No es mi propósito demostrar cómo de semejante disposición nació tanta indiferencia para el bien y el mal, juntamente con tan hermosos discursos de moral; cómo, reduciéndose todo a las apariencias, hízose todo ficticio y aparente: el honor, la amistad, la virtud y, con frecuencia, hasta los mismos vicios, cuyo secreto para glorificarlos se encuentra en definitiva; cómo, en una palabra, preguntando siempre a los demás lo que nosotros somos, y no atreviéndonos a preguntarnos a nosotros mismos, en medio de tanta filosofía, de humanidad, cortesía y máximas sublimes, no tenemos otra cosa que un exterior superficial y engañoso, honor sin virtud, razón sin sabiduría y placer sin felicidad. Me basta con haber probado que éste no es el estado original del hombre y que solamente el espíritu de la sociedad y de la desigualdad que ésta engendra son los que cambian de este modo todas nuestras inclinaciones naturales.

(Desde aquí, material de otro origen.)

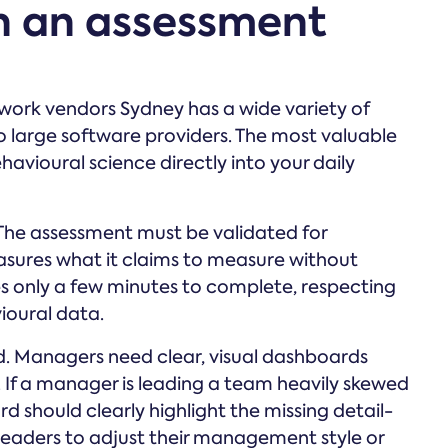
in an assessment
 work vendors Sydney has a wide variety of
o large software providers. The most valuable
avioural science directly into your daily
. The assessment must be validated for
asures what it claims to measure without
es only a few minutes to complete, respecting
vioural data.
d. Managers need clear, visual dashboards
If a manager is leading a team heavily skewed
d should clearly highlight the missing detail-
ws leaders to adjust their management style or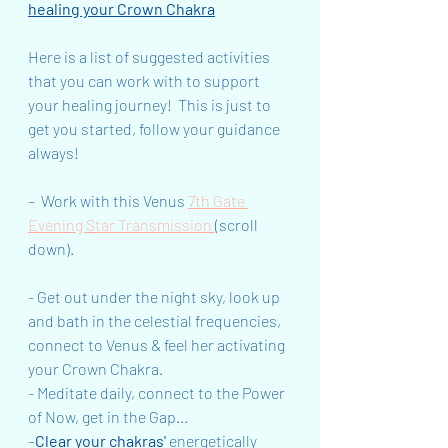
healing your Crown Chakra
Here is a list of suggested activities 
that you can work with to support 
your healing journey!  This is just to 
get you started, follow your guidance 
always!
–  Work with this Venus 
7th Gate 
Evening Star Transmission 
(scroll 
down).
- Get out under the night sky, look up 
and bath in the celestial frequencies, 
connect to Venus & feel her activating 
your Crown Chakra.
- Meditate daily, connect to the Power 
of Now, get in the Gap...
–
Clear your chakras'
 energetically 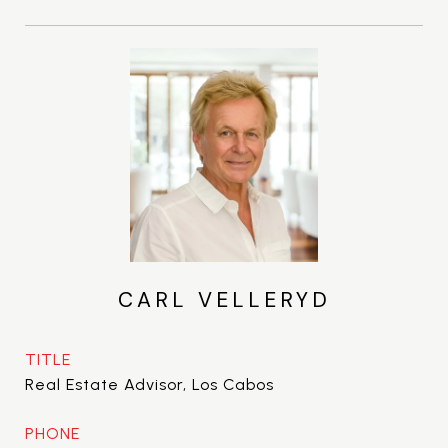
CARL VELLERYD
TITLE
Real Estate Advisor, Los Cabos
PHONE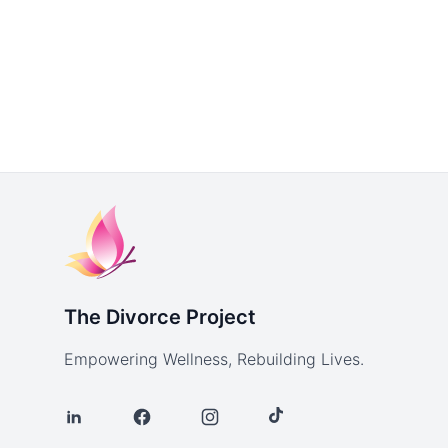
The Divorce Project
Empowering Wellness, Rebuilding Lives.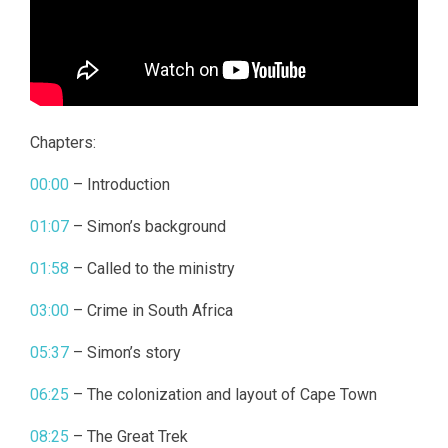
Chapters:
00:00
– Introduction
01:07
– Simon’s background
01:58
– Called to the ministry
03:00
– Crime in South Africa
05:37
– Simon’s story
06:25
– The colonization and layout of Cape Town
08:25
– The Great Trek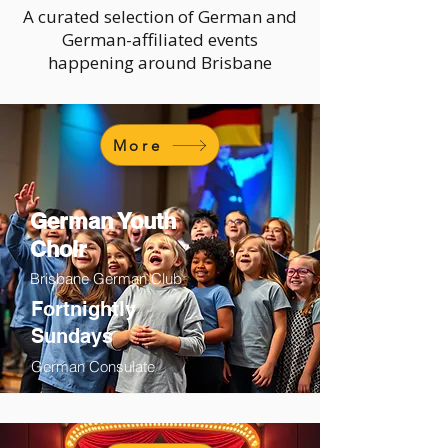
A curated selection of German and
German-affiliated events
happening around Brisbane
More
German Youth
Choir
Brisbane German Club
Fortnightly
Sundays
German Consulate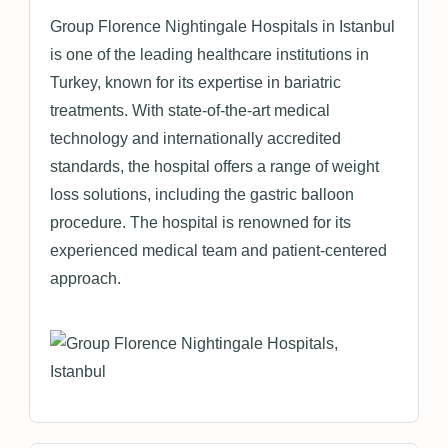
Group Florence Nightingale Hospitals in Istanbul
is one of the leading healthcare institutions in
Turkey, known for its expertise in bariatric
treatments. With state-of-the-art medical
technology and internationally accredited
standards, the hospital offers a range of weight
loss solutions, including the gastric balloon
procedure. The hospital is renowned for its
experienced medical team and patient-centered
approach.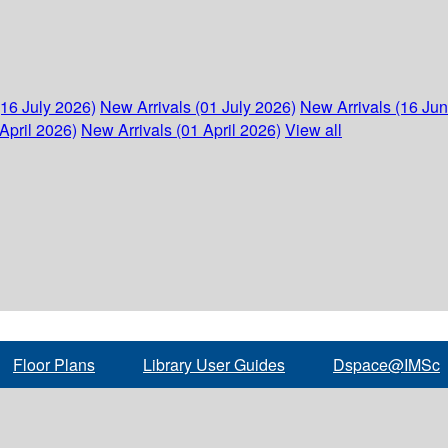
(16 July 2026)
New Arrivals (01 July 2026)
New Arrivals (16 Ju
April 2026)
New Arrivals (01 April 2026)
View all
Floor Plans
Library User Guides
Dspace@IMSc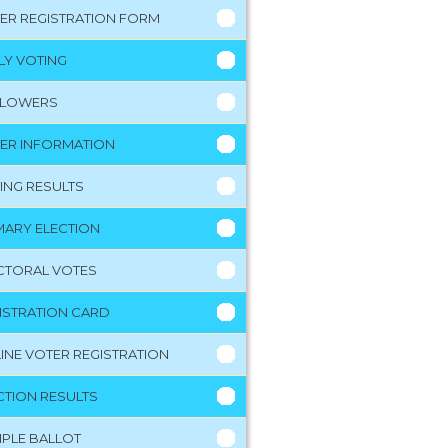
ER REGISTRATION FORM
LY VOTING
LLOWERS
ER INFORMATION
ING RESULTS
MARY ELECTION
CTORAL VOTES
ISTRATION CARD
INE VOTER REGISTRATION
CTION RESULTS
PLE BALLOT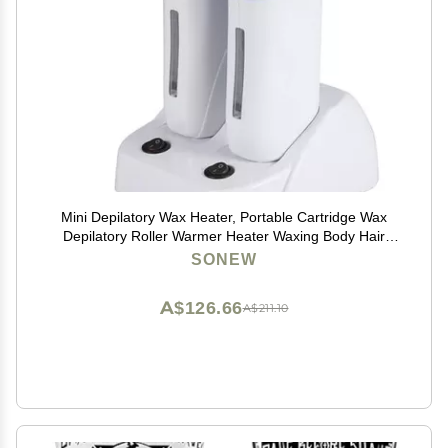
Mini Depilatory Wax Heater, Portable Cartridge Wax
Depilatory Roller Warmer Heater Waxing Body Hair
Removal Machine(Double Waxing Heaters)
SONEW
A$126.66
A$211.10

He intentado exponer el origen y el progreso de la desigualdad, la fundación y el abuso de las sociedades políticas, en cuanto estas cosas pueden deducirse de la naturaleza del hombre por las únicas luces de la razón, con independencia de los dogmas sagrados que dan a la autoridad soberana la sanción del derecho divino. Dedúcese de lo expuesto que, siendo la desigualdad casi nula en el estado de naturaleza, saca su fuerza y acrecentamiento del desarrollo de nuestras facultades y del progreso del espíritu humano, llegando por fin a ser permanente y legítima por la constitución de la propiedad y de las leyes.

Dedúcese además que la desigualdad moral autorizada únicamente por el derecho positivo es contraria al derecho natural, siempre qué no concurra en la misma proporción con la desigualdad física, distinción que determina suficientemente lo que debe pensarse a este propósito de la clase de desigualdad que existe entre todos los pueblos civilizados, puesto que con toda evidencia es contrario al derecho natural, de cualquier modo que se lo defina, que un niño mande a un anciano, que un imbécil sirva de gula al pobre sabio y que un grupo de personas rebose de superfluidades mientras la multitud hambrienta carece de lo necesario.